Of course, it goes without saying, pull out conditional logic into smaller functions and methods wherever appropriate, with their own sensible indentation schemes.
What I love most about Python indentation isn't that short functions are easier to read; it's that long, deeply indented functions are impossible to read, and so you're virtually forced to refactor your code to make it comprehensible.


7 Comments:
Question about your point on long lines: do you have word-wrapping turned on? I don't, and I kind of like how long lines disappear past the right edge, when the information is not very important. It's a kind of suppression of less-important detail.

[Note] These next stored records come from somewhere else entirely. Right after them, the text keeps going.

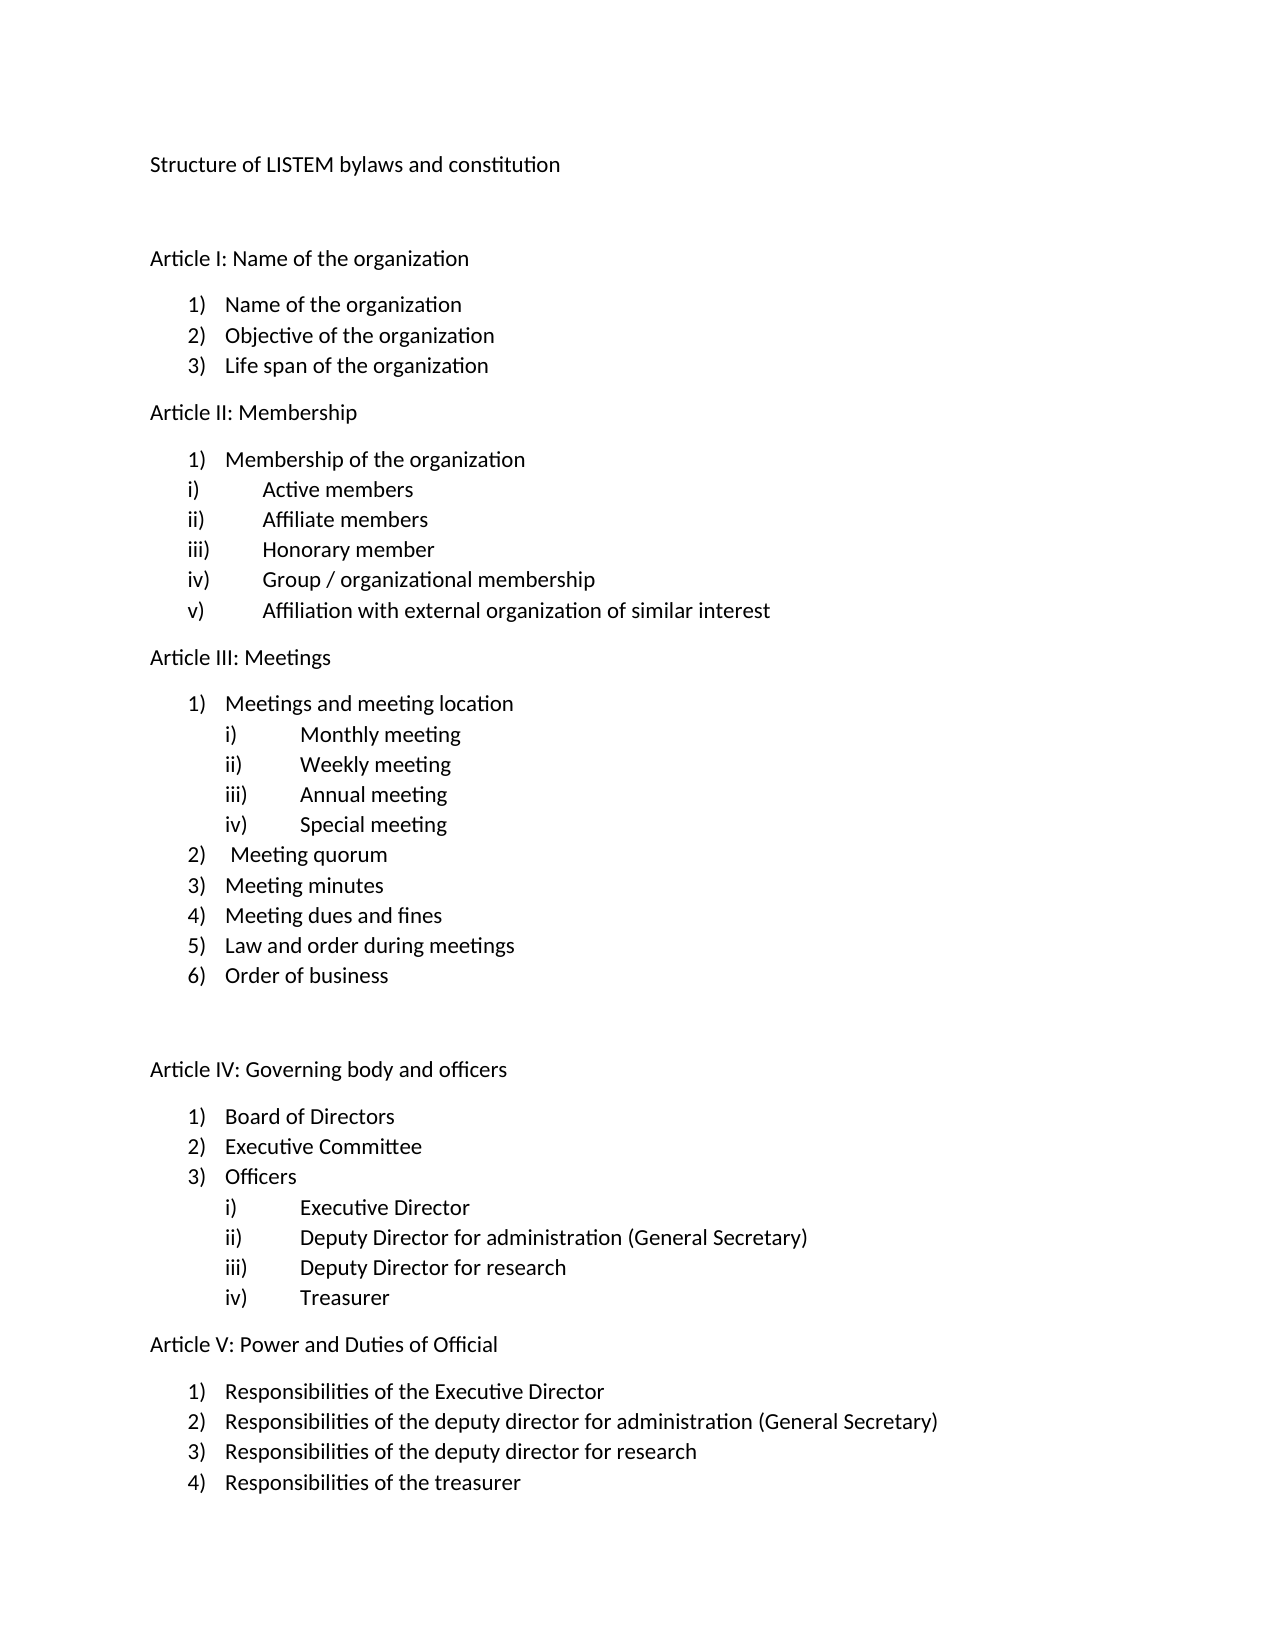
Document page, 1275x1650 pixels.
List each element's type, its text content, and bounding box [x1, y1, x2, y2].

text Structure of LISTEM bylaws and constitution [150, 150, 1125, 178]
list Law and order during meetings [187, 931, 1125, 959]
list Monthly meeting [225, 720, 1125, 748]
list Honorary member [187, 535, 1125, 563]
list Objective of the organization [187, 321, 1125, 349]
list Annual meeting [225, 780, 1125, 808]
list Order of business [187, 961, 1125, 989]
list Officers [187, 1162, 1125, 1191]
list Group / organizational membership [187, 566, 1125, 594]
list Board of Directors [187, 1102, 1125, 1130]
text Article II: Membership [150, 398, 1125, 426]
text Article I: Name of the organization [150, 244, 1125, 272]
list Responsibilities of the deputy director for research [187, 1437, 1125, 1466]
list Active members [187, 475, 1125, 503]
list Executive Committee [187, 1132, 1125, 1160]
list Deputy Director for research [225, 1253, 1125, 1281]
list Responsibilities of the Executive Director [187, 1377, 1125, 1405]
list Name of the organization [187, 291, 1125, 319]
list Responsibilities of the deputy director for administration (General Secretary) [187, 1407, 1125, 1435]
list Meetings and meeting location [187, 689, 1125, 718]
list Membership of the organization [187, 445, 1125, 473]
list Affiliation with external organization of similar interest [187, 596, 1125, 624]
list Meeting minutes [187, 871, 1125, 899]
text Article V: Power and Duties of Official [150, 1330, 1125, 1358]
list Weekly meeting [225, 750, 1125, 778]
list Life span of the organization [187, 351, 1125, 379]
list Responsibilities of the treasurer [187, 1468, 1125, 1496]
list Meeting quorum [187, 841, 1125, 869]
list Executive Director [225, 1193, 1125, 1221]
list Meeting dues and fines [187, 901, 1125, 929]
list Affiliate members [187, 505, 1125, 533]
text Article III: Meetings [150, 643, 1125, 671]
text Article IV: Governing body and officers [150, 1055, 1125, 1083]
list Treasurer [225, 1283, 1125, 1311]
list Deputy Director for administration (General Secretary) [225, 1223, 1125, 1251]
list Special meeting [225, 810, 1125, 838]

For example, the following guard clause doesn't need to be seen in its entirety:
if ($_SERVER['REQUEST_METHOD'] != 'POST') { throw new Exception('Not a POST (748876971)'); }
Great post. I used to follow the 80-character limit blindly, and then I rebelled against it for a while with the excuse that we have higher-resolution monitors now. It took me a while before I got back into it to an extent, precisely for the reason you described: allowing you to view two source files side by side.
From your experience, have you seen programmers create bugs in Python due to violating indentation requirements in one way or another? It seems like indentation is a great way to clean up the code from braces and do/end blocks, but it makes me wonder if the code structure becomes fragile and error-prone.
Jonathan: I understand your point, and yes, I would leave word-wrap off, if our code had lines longer than 80 chars in it. :-) Personally, I still wouldn't care to see chopped off lines though.
Andy: I don't know if the bugs I've seen are a direct result of sloppy indentation, so much as a result of code that was too long and nested to understand to begin with. That's the bigger issue, I think. Code like that won't really be helped by cleaner indentation syntax, it just has to be refactored.
In general, I haven't found too many cases of well-written Python code being bitten by indentation bugs.
Fred. I totally agree that Python indentation "inspires" developers to *do the right thing*. From my Java/J2EE to Python and Ruby migration I found that I started to think much more about refactoring longer "blocks" of code in Python and that tendency has followed me to Ruby.
So while I prefer Ruby now (for other reasons), I find that my Python experience has served me well and thoroughly appreciate Python's unique elegance.
Great insights! I love the left/right edge idea. The visual patterns in code are interesting to me in general, so it's cool to see how they can be so neatly related to good coding practices.
Thanks for the post Frederick... I'll have to dig out that chapter.